You don't need to be perfect, just functional. I make more or less the same few meals for dinner. I usually use paper plates, and I take the trash out about once a week. My dirty clothes go in the dirty clothes basket, and my clean clothes...sometimes I put them away, sometimes I leave them in the clean clothes bag.

I started showering more in college.

I made a point to attend my college classes, at least during the first few years. I had the schedule printed out and in the front of my binder, and portions of my binder dedicated to each class. Each class also had it's own note book and I kept track of my assignments. I kept a pretty tight schedule during the term. Most of my day was planned out.

Some universities offer study skills classes you might find valuable.


Thank you for you answer!! Your advice seems pretty useful, I see most of it working out. Except the part of having most of my day planned out and scheduled. I'd love to have tight routines to adhere myself to (after all I'm austistic) but I'm completely unable to design my own schedule. I've tried a lot of times (since like five years ago) and it never has worked. That's one of the main reasons why I think I need professional help.
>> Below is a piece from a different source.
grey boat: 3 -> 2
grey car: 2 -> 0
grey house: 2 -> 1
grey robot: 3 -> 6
When I first started college, my daily schedule revolved around two things. 1. My class schedule, and 2. My exercise schedule because I was losing weight.
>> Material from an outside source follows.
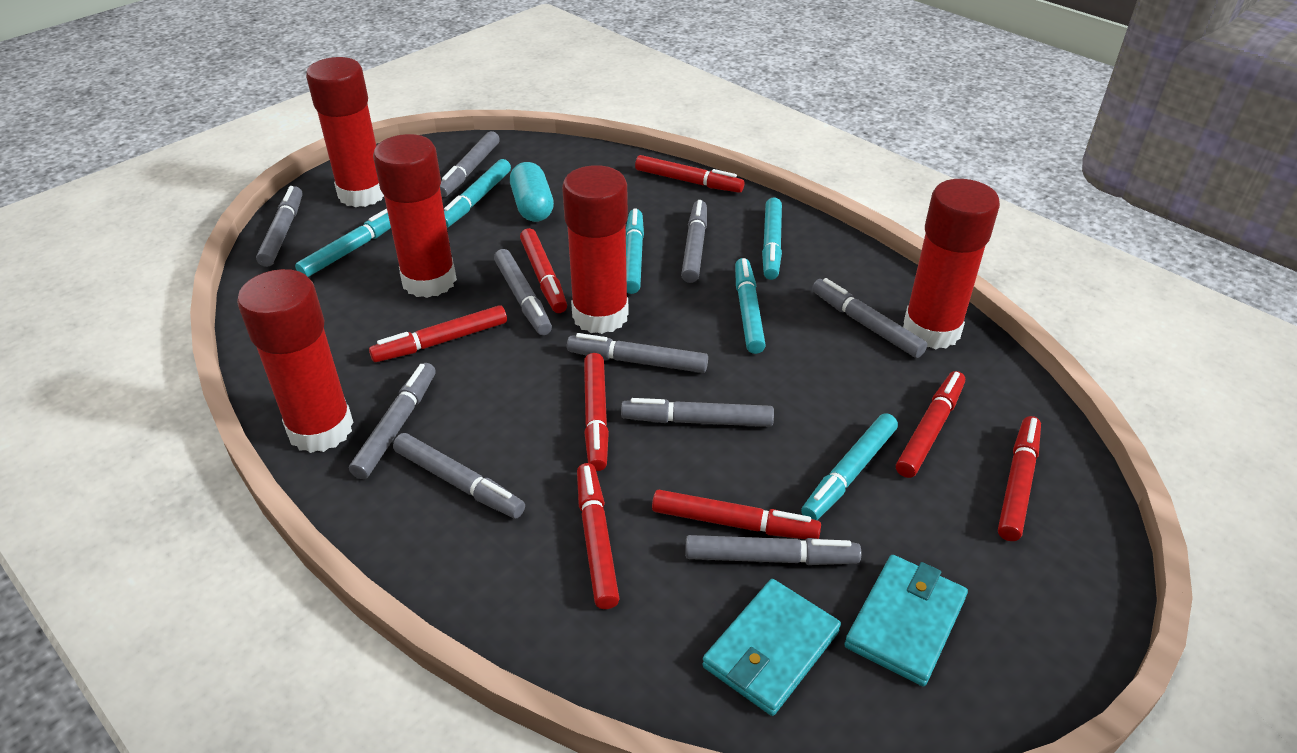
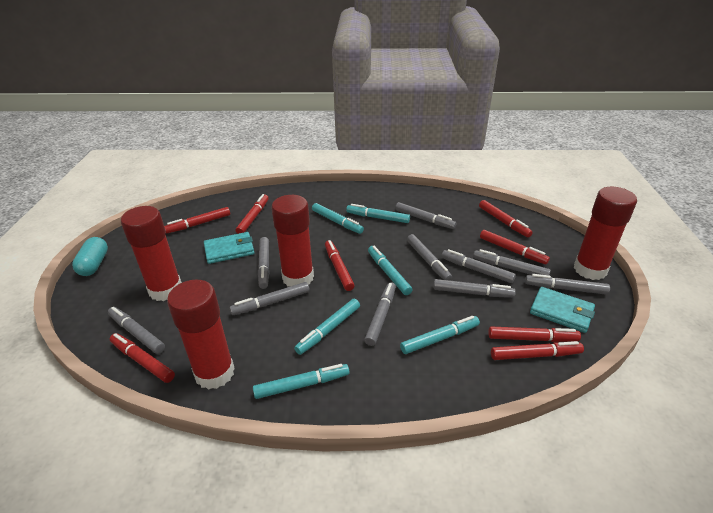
red glue stick: 5 -> 4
Here is an example. Let's say on Monday you have four classes. Three are 50 minutes long and one is an hour and 50 minutes long.

Class 1: 9am-9:50am
Class 2: 10am-10:50am
Class 3: 11am-12:50pm
Class 4: 2pm-3:50pm

My schedule would look something like this...

7am: Wake up, get dressed, have breakfast.
8am: Leave.
9am: Arrive at first class.
10am: Arrive at second class.
10:50am: Snack
11am: Arrive at third class.
1pm: Quick lunch and do some homework or study, either what was just covered in first three classes or what will be covered in fourth class.
2pm: Fourth class.
4pm: Start homework. Typically the difficult subject first while it's fresh in my head.
5pm: Leave for home.
6pm: Dinner
6:30pm: Continue with homework and studying. Typically I would alternate subjects in hour and a half intervals.
In my case I would go to the gym around 10pm and come home at midnight, have a snack, shower, and go to bed, but you might choose to keep studying with a few breaks in between or finish before bed and watch or do some other relaxing thing.